● Work request
For the records that follow, say how many lines have the word "metrics" in them. Write the number and nothing more.

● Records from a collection
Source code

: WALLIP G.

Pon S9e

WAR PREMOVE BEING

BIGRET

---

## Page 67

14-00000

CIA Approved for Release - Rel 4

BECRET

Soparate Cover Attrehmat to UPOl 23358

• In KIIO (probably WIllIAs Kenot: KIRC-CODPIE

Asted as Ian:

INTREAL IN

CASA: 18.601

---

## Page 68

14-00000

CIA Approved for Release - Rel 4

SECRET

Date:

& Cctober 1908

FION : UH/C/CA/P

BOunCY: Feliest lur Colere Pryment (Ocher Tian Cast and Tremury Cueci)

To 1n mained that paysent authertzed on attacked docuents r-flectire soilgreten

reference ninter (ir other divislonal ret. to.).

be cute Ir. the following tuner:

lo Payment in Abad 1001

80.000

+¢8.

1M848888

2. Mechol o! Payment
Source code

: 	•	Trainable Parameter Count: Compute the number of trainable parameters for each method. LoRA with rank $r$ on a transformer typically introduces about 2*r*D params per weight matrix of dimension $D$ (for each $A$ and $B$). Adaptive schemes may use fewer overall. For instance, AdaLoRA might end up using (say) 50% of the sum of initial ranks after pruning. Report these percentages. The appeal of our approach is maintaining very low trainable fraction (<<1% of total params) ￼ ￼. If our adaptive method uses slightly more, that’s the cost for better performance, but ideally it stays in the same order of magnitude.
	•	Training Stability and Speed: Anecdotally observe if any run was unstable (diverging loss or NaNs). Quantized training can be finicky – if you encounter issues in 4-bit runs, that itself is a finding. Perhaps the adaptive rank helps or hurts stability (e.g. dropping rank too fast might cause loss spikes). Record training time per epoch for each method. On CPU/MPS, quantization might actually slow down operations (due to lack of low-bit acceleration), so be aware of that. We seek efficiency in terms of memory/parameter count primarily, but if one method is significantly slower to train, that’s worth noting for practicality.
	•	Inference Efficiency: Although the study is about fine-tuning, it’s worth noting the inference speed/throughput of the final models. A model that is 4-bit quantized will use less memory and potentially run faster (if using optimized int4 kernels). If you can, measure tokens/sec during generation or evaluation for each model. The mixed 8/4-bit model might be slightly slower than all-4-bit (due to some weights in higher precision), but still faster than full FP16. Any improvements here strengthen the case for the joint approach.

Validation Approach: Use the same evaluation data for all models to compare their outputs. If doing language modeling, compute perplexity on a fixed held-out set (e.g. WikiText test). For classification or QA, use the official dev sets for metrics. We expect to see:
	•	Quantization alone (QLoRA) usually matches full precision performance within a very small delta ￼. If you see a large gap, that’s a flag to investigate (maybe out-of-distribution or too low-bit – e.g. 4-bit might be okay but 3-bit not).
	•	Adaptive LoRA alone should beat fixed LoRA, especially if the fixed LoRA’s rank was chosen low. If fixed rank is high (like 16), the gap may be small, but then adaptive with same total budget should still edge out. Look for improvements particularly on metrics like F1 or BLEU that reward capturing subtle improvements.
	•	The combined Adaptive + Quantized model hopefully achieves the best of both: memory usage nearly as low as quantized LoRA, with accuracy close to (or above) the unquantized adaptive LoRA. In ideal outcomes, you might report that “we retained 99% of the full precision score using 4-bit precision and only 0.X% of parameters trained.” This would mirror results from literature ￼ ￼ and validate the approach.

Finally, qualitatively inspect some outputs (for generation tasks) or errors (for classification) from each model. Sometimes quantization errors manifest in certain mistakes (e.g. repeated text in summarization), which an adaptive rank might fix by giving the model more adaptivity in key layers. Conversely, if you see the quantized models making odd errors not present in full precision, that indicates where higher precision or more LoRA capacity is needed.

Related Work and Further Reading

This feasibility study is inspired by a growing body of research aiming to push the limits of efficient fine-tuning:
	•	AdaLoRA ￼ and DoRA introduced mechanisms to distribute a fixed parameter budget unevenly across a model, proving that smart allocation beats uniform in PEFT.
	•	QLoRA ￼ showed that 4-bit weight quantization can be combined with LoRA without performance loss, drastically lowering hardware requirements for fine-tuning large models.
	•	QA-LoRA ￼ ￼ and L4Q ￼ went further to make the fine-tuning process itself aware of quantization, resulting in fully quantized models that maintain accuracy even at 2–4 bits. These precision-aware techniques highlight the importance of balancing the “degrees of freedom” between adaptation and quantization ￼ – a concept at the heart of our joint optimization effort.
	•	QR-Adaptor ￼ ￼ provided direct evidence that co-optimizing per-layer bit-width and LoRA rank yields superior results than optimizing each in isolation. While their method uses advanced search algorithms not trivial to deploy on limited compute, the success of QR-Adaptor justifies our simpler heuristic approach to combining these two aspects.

● Response to the task
2